I can relate on a smaller scale. In my freshman year of high school, I remember being told by two upperclassmen (still remember their names and they are Facebook friends but I won't put them on blast) that I wasn't good enough to play high school basketball. Their words were my motivation. I got angry. I worked out harder, worked out longer, I became a grinder. I had one mission in life at that point. Everything that distracted from this goal was removed. I ended up being named All-TDCAA (All City of Toronto). I went through a similar experience while trying to get a book deal for Start Me Up! The No Business Plan, Business Plan! (300 no's from literary agents until I got a yes on the 301st).

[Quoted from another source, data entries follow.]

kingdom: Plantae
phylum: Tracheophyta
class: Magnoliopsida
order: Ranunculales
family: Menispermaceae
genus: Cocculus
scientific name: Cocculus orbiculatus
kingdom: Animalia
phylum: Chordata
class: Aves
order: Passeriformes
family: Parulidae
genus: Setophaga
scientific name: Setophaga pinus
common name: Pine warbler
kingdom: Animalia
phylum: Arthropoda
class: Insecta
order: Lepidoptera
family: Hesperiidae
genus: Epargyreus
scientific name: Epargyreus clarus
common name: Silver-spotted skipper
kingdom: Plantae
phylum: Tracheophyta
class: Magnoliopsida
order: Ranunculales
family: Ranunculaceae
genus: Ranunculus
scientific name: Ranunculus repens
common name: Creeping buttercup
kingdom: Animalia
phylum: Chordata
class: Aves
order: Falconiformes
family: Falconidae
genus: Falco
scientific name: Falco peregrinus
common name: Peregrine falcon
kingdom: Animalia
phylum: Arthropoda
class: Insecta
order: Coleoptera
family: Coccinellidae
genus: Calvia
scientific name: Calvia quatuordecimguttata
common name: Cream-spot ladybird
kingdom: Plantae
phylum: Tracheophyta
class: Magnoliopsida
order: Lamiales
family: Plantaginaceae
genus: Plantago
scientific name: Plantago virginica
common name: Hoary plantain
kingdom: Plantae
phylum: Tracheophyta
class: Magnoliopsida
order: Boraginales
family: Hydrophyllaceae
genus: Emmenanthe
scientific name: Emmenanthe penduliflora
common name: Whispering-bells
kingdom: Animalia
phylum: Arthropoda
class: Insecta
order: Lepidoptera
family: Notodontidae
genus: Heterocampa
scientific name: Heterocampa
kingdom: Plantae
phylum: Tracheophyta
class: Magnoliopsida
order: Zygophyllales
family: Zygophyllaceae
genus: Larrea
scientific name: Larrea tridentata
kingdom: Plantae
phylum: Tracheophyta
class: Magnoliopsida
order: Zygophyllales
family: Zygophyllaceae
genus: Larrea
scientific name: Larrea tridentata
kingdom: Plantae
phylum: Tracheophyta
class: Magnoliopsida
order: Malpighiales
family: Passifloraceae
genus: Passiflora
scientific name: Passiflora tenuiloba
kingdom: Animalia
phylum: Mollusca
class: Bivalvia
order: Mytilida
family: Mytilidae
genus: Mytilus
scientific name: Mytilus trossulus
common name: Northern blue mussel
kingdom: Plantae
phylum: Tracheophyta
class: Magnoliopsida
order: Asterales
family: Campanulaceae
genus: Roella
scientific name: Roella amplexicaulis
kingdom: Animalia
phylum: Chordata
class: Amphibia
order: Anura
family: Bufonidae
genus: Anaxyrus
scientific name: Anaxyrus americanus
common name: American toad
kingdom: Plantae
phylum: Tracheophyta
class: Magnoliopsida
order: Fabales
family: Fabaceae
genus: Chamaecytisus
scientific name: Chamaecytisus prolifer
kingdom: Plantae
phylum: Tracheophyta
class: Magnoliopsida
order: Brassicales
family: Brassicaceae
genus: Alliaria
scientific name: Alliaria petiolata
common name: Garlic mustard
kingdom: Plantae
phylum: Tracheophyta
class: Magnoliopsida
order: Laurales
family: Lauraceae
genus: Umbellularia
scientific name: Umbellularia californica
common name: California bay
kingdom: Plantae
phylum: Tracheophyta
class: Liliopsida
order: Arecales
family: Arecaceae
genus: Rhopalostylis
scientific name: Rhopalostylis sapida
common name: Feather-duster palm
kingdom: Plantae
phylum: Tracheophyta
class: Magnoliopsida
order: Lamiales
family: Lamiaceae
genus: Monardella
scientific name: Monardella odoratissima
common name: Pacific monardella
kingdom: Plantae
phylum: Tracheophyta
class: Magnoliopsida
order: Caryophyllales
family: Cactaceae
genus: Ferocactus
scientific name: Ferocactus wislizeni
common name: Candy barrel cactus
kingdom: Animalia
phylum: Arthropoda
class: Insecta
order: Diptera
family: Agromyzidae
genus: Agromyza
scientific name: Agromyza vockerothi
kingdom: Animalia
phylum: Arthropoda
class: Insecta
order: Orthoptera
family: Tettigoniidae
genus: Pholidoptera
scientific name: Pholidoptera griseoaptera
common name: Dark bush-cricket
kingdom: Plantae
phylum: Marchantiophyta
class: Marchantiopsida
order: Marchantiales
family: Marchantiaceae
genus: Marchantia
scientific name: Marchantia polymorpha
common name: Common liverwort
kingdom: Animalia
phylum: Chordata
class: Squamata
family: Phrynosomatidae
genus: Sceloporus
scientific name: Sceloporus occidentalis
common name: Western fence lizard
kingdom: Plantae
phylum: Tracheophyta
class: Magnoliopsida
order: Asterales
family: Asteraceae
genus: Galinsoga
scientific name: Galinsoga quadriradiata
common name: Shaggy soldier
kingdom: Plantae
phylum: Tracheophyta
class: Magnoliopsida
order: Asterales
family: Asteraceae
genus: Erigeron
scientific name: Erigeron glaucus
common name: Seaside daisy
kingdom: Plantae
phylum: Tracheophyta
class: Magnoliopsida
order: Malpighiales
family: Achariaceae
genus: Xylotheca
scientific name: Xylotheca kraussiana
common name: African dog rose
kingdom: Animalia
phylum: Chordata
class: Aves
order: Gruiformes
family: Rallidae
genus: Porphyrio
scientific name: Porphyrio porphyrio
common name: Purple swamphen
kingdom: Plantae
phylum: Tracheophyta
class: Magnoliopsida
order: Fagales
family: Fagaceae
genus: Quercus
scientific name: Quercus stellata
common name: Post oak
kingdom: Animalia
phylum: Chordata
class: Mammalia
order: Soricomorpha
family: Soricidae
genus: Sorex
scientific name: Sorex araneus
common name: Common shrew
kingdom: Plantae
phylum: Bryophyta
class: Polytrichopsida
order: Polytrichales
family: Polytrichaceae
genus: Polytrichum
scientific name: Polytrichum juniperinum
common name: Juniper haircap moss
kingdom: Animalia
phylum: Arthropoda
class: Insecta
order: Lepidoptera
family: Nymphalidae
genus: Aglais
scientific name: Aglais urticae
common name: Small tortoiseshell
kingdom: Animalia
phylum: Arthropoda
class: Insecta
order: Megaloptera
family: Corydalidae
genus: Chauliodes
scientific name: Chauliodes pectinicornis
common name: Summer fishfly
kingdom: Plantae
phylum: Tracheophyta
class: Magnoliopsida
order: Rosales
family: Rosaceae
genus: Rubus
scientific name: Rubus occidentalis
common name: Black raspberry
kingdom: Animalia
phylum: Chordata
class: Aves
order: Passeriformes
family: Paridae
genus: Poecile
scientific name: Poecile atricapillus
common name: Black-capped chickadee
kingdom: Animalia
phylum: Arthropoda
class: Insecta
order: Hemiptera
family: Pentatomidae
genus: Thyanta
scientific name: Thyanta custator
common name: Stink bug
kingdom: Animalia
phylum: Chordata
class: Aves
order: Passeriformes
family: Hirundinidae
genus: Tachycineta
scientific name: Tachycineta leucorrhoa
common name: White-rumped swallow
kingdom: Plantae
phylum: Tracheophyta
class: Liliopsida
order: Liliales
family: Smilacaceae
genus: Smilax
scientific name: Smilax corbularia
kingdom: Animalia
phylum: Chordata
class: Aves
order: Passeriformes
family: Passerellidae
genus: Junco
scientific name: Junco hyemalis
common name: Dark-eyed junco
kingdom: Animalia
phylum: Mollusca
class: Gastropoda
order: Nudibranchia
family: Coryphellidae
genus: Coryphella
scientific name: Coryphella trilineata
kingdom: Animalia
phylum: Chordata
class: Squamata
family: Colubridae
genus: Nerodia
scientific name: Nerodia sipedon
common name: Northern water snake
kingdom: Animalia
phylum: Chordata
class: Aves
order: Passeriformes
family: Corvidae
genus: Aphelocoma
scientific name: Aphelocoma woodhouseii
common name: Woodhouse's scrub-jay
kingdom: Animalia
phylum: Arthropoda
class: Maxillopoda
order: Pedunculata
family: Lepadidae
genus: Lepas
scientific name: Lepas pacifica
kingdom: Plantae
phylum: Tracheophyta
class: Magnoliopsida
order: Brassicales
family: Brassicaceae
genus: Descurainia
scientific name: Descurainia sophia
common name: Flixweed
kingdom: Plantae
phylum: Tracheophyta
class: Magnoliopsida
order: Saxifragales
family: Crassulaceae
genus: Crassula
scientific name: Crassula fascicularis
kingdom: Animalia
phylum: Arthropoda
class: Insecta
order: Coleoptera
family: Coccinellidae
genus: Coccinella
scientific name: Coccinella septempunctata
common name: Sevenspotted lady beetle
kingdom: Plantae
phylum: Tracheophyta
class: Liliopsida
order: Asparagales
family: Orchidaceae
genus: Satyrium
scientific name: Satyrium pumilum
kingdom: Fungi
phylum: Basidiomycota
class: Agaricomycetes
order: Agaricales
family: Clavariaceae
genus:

I learned that getting what you want in life isn't easy but the endeavor is worth it. Some myths you will hear are "this person is successful because he/she was lucky!", "I can't get what I want because (insert social class that's ruining your chances here) is trying to keep me down."
If you raise your level of awareness to a higher paradigm, you'll realize a few things about these myths (and others like it):
- Limits and myths initially jail you but at some point, you become your own jailer!
- The failure myths take away your responsibility in your future/journey/path.
I'm not saying you have to be an asshole to be successful but I completely understand why some successful people are. I'm also not saying that Kanye's behavior is acceptable but I understand. While people were getting jobs, Kanye was in his mom's basement digging through crates of random records, creating a technique and sound that has changed the way production is done.
His records inspired people like Drake, and a host of others. Whether you like his music or not is irrelevant to me. What matters is understanding how difficult it is to climb any Mount Everest. More importantly, you have to burst through the negativity because your dreams matter.